Peut-on imaginer une ville dans laquelle les transports en
commun seraient si bien organisés, cadencés et accessibles que la voiture ne
serait utilisée que par celles et ceux qui ne peuvent s’en passer? Peut-on
imaginer des logements modulables selon l’âge et les capacités de chacun?
Peut-on multiplier des espaces culturels (cinémas, théâtres, musées...)
physiquement accessibles à tous, sans oublier de faciliter l’accès aux
contenus par des sous-titres de qualité au cinéma, des audio-guides dans les
expositions, l’audio-description pour les malvoyants au théâtre…?
“Tout pour
tous”
L’Universal design, que l’on traduit en français par
conception
universelle, vise à développer un environnement avec le moins d’obstacles
possible de telle sorte que les personnes handicapées ou à mobilité réduite
puissent vivre au milieu de la société.
En architecture et en urbanisme,
l’objectif est de construire d’emblée, dès la conception des bâtiments et
des environnements, des projets pensés pour tous. On a encore trop souvent
la mauvaise idée de construire d’abord et puis d’adapter! Plus largement, la
conception universelle vise à élaborer des produits et équipements
utilisables par le plus grand nombre. L’objectif des designers est de
proposer des produits esthétiques par les formes et couleurs, mais aussi
aisément utilisables, agréables à prendre en main et fonctionnels parce
qu’ils sont centrés sur les besoins de l’utilisateur.

(CONSIGNE 1)
Énumérez tous les moyens que l'extrait sur la conception universelle propose pour faciliter l'accès aux contenus des espaces culturels.
(CONSIGNE 2)
Recopiez mot pour mot, s'il vous plaît, le passage de l'extrait sur la conception universelle qui va de « En architecture et » jusqu'à « besoins de l’utilisateur. ».

(ENREGISTREMENTS DE DONNÉES)
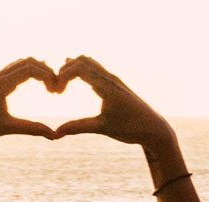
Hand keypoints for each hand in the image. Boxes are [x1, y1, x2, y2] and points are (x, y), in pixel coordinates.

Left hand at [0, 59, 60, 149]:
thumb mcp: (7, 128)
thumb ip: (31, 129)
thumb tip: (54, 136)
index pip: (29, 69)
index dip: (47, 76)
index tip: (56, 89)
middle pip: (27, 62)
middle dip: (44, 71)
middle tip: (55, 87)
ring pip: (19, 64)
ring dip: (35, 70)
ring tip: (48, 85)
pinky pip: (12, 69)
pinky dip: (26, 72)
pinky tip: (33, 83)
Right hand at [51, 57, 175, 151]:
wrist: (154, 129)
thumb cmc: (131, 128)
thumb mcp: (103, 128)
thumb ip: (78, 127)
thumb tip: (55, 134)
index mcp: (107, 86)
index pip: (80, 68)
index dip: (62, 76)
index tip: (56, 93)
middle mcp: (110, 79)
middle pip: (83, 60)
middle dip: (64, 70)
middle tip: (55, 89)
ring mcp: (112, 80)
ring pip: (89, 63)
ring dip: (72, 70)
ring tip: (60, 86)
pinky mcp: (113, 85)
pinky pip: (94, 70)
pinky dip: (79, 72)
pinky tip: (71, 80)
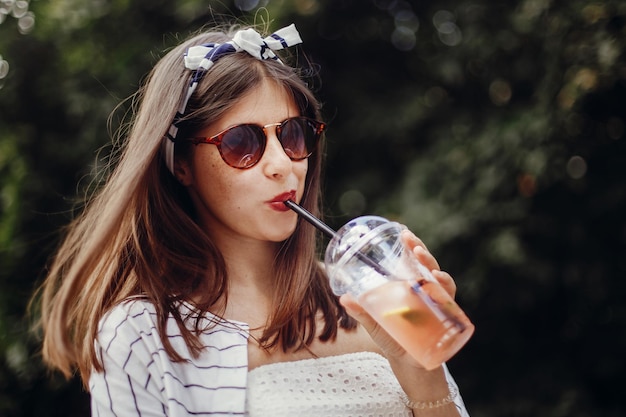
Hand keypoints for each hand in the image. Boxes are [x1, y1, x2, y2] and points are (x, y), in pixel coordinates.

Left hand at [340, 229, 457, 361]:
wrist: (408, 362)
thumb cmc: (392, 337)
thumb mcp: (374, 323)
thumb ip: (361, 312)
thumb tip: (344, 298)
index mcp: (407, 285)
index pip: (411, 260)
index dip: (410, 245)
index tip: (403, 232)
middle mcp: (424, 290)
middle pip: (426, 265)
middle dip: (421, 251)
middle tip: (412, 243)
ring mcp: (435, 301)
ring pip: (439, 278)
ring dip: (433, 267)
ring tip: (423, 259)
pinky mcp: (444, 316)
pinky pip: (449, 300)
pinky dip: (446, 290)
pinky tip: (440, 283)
---
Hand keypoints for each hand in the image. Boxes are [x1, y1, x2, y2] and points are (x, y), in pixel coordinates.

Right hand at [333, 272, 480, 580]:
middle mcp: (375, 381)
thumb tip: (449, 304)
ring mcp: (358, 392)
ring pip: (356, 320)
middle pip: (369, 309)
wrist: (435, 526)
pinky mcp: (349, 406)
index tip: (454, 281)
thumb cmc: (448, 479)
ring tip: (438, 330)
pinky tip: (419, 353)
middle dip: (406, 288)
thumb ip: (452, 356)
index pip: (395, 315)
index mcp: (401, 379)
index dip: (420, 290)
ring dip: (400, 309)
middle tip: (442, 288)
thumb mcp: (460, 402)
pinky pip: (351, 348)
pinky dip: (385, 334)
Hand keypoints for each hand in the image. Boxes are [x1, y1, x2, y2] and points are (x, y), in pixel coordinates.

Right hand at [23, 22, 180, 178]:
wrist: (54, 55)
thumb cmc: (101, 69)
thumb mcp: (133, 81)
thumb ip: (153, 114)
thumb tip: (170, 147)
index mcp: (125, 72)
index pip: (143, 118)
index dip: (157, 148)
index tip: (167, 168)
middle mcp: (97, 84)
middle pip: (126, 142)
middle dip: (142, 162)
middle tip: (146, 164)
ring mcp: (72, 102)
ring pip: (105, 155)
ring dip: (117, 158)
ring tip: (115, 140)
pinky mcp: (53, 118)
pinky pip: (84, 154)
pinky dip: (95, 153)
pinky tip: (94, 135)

(RÉPONSE FINALE 1)
- des sous-titres de qualité au cinéma
- des audio-guides dans les expositions
- l'audio-description pour les malvoyants au théâtre

(RÉPONSE FINALE 2)
En architecture et en urbanisme,
l’objectif est de construire d’emblée, dès la conception des bâtiments et
des environnements, des projets pensés pour tous. On a encore trop souvent
la mauvaise idée de construire d’abord et puis d’adapter! Plus largement, la
conception universelle vise à élaborer des produits et équipements
utilisables par le plus grand nombre. L’objectif des designers est de
proposer des produits esthétiques par les formes et couleurs, mais aussi
aisément utilisables, agréables à prendre en main et fonctionnels parce
qu’ils sont centrés sur les besoins de l’utilisateur.